Extract
BEGIN

Josie Rourke's tenure as artistic director at the Donmar Warehouse has got off to a wobbly start. First there was The Recruiting Officer which had some splendid moments but as a whole piece didn't quite live up to expectations and hype. Then there was Making Snores Quietly. Enough said.
So her third offering, a new version of Friedrich Durrenmatt's The Physicists by Jack Thorne, didn't so much have big shoes to fill as a reputation to restore. And I think it did.
It's a curious play. The first half is full of surreal and black comedy, set in a sanatorium where three patients remain in the old building, having not yet been transferred to new facilities. Of these three one thinks he is Einstein (Paul Bhattacharjee), one thinks he's Sir Isaac Newton (Justin Salinger) and the third is a physicist (John Heffernan) who believes King Soloman talks to him.
Einstein has just strangled a nurse, Newton having committed a similar crime a week or so earlier but Dr Mathilde Von Zahnd (a hunchbacked Sophie Thompson) seems more bothered about how distressed the perpetrator is by his crime rather than the offense itself.
The second half is equally surreal but has a different tone, it is much darker as tables are well and truly turned.

END

Record extracts
BEGIN

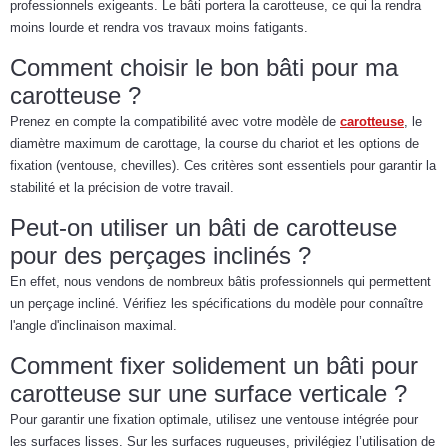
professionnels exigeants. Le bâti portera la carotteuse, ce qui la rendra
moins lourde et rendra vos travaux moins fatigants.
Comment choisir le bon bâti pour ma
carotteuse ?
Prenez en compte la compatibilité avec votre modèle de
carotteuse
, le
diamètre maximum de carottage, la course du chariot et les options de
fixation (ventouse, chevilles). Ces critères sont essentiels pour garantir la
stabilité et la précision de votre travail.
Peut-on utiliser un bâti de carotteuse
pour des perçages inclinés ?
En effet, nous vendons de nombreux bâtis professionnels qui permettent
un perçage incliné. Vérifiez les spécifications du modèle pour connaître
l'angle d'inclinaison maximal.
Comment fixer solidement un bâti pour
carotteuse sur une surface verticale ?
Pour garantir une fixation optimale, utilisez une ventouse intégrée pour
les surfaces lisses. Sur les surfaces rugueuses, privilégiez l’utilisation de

END
BEGIN

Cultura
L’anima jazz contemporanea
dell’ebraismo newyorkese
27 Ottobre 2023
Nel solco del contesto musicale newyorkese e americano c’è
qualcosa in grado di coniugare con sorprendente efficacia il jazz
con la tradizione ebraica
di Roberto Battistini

END
BEGIN

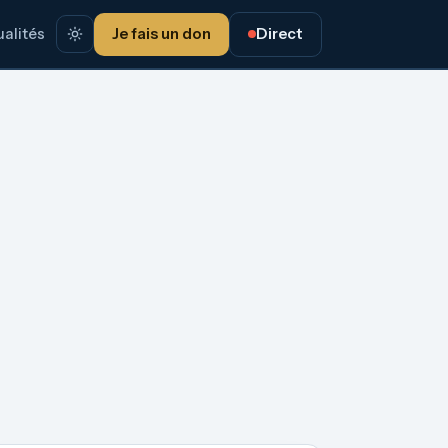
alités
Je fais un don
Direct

END

Brief
Go on with the review of The Physicists at the Donmar Warehouse from its last sentence. Nothing in the items has any bearing on what is asked here.

Reply
Written in 1961 at the height of the cold war the play, for all its oddities, essentially muses on the idea of knowledge as power, the responsibility of that power and whether it corrupts. Who do you trust when you don't know who is watching who? It's humour is as dark as its sentiment is sombre.
With such a great acting ensemble you'd expect great performances and they were. John Heffernan is generally fab in everything he does and this is no exception. Justin Salinger, whom I last saw in the superb Our Class and Through A Glass Darkly, is going to become a bit of a favourite, I can feel it, and Paul Batacharjee has happily wiped Faith, Hope and Charity from my memory.
Sophie Thompson is always a joy to watch but I'm starting to think that she's getting typecast as the eccentric, bossy older lady and would love to see her play something really different. Dyeing her hair blond for the role isn't quite enough.
Miranda Raison has two criminally small parts which was a shame but she looked like she was having fun and I had fun too. The Physicists is getting a good solid four stars from me.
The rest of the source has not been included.